Details on the meaning of the SLURM script are covered below in the SLURM section. The most important lines are the '#SBATCH --nodes=1:ntasks=1 mem=2880'. The first instructs SLURM to select 1 resource 'chunk' with 1 processor (core) and 2,880 MBs of memory in it for the job. The second instructs SLURM to place this job wherever the least used resources can be found (freely). The master compute node that SLURM finally selects to run your job will be printed in the SLURM output file by the 'hostname' command.

To run TOPHAT in parallel-threads mode several changes to the script are required. Here is a modified script that shows how to run TOPHAT using two threads. ANDY has as many as 8 physical compute cores per compute node, and therefore as many as 8 cores-threads might be chosen. Once a parallel job starts it will generally (not always) complete in less time, but jobs requesting a larger the number of cores-threads or memory per node may wait longer to start on a busy system as SLURM looks for a compute node with all the resources requested.

#!/bin/bash
#SLURM --partition production
#SBATCH --job-name TOPHAT_threads
#SBATCH --nodes=1
#SBATCH --ntasks=2
#SBATCH --mem=5760

# Find out name of master execution host (compute node)
echo -n ">>>> SBATCH Master compute node is: "
hostname

# You must explicitly change to the working directory in SBATCH
cd $SBATCH_SUBMIT_DIR

# Point to the execution directory to run
echo ">>>> Begin TOPHAT Threaded Run ..."
tophat -p 2 -r 20 test_ref reads_1.fq reads_2.fq > tophat_thrds.out 2>&1
echo ">>>> End   TOPHAT Threaded Run ..."

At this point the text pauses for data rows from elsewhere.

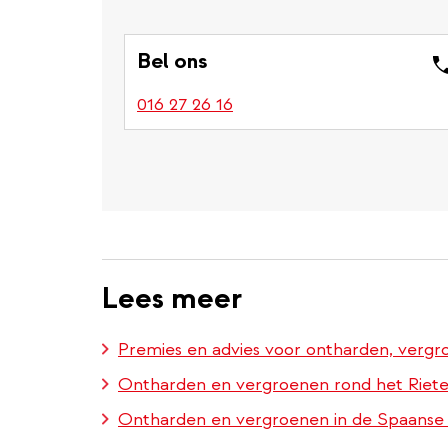
Bel ons
016 27 26 16
Lees meer
Premies en advies voor ontharden, verg
Ontharden en vergroenen rond het Riete
Ontharden en vergroenen in de Spaanse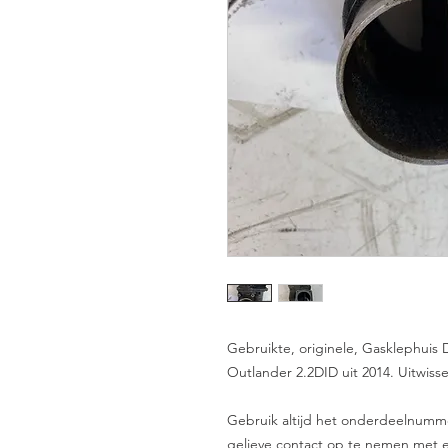
Gebruikte, originele, Gasklephuis
Outlander 2.2DID uit 2014. Uitwiss
Gebruik altijd het onderdeelnummer 
gelieve contact op te nemen met e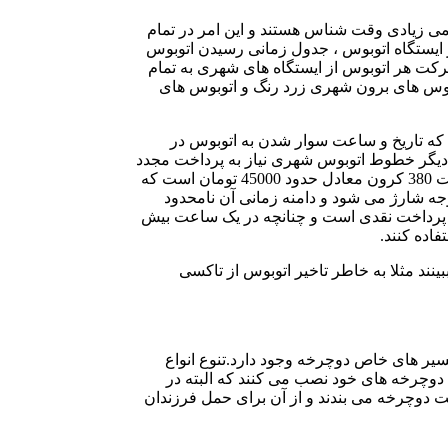
ی زیادی وقت شناس هستند و این امر در تمام
ایستگاه اتوبوس ، جدول زمانی رسیدن اتوبوس
رکت هر اتوبوس از ایستگاه های شهری به تمام
بوس های برون شهری زرد رنگ و اتوبوس های
 اعتباری اتوبوسرانی پرداخت می شود. پرداخت نقدی 15 کرون سوئد معادل حدود 1800 تومان است که تاریخ و ساعت سوار شدن به اتوبوس در
 دیگر خطوط اتوبوس شهری نیاز به پرداخت مجدد
نمی باشد و فقط با نشان دادن قبض قبلی انجام می شود. کارت اعتباری اتوبوس شهری خود به دو نمونه تقسیم می شود . نمونه اول به قیمت 380 کرون معادل حدود 45000 تومان است که
وجه شارژ می شود و دامنه زمانی آن نامحدود
ده از این نوع کارت همانند پرداخت نقدی است و چنانچه در یک ساعت بیش
نند مثلا به خاطر تاخیر اتوبوس از تاکسی
مسیر های خاص دوچرخه وجود دارد.تنوع انواع
 دوچرخه های خود نصب می کنند که البته در
شت دوچرخه می بندند و از آن برای حمل فرزندان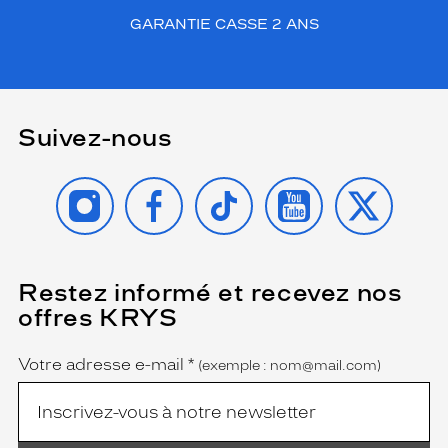
GARANTIE CASSE 2 ANS
Suivez-nous
INSTAGRAM
FACEBOOK
TIKTOK
YOUTUBE
X
Restez informé et recevez nos
(Ce
champ
offres KRYS
est
Name
obligatoire)
Votre adresse e-mail
*
(exemple : nom@mail.com)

Notice the difference in the '-l select' line where the resource 'chunk' now includes 2 cores (ntasks=2) and requests twice as much memory as before. Also, notice that the TOPHAT command-line now includes the '-p 2' option to run the code with 2 threads working in parallel. Perfectly or 'embarrassingly' parallel workloads can run close to 2, 4, or more times as fast as the same workload in serial mode depending on the number of threads requested, but workloads cannot be counted on to be perfectly parallel.

The speed ups that you observe will typically be less than perfect and diminish as you ask for more cores-threads. Large data jobs will typically scale more efficiently as you add cores-threads, but users should take note of the performance gains that they see as cores-threads are added and select a core-thread count the provides efficient scaling and avoids diminishing returns.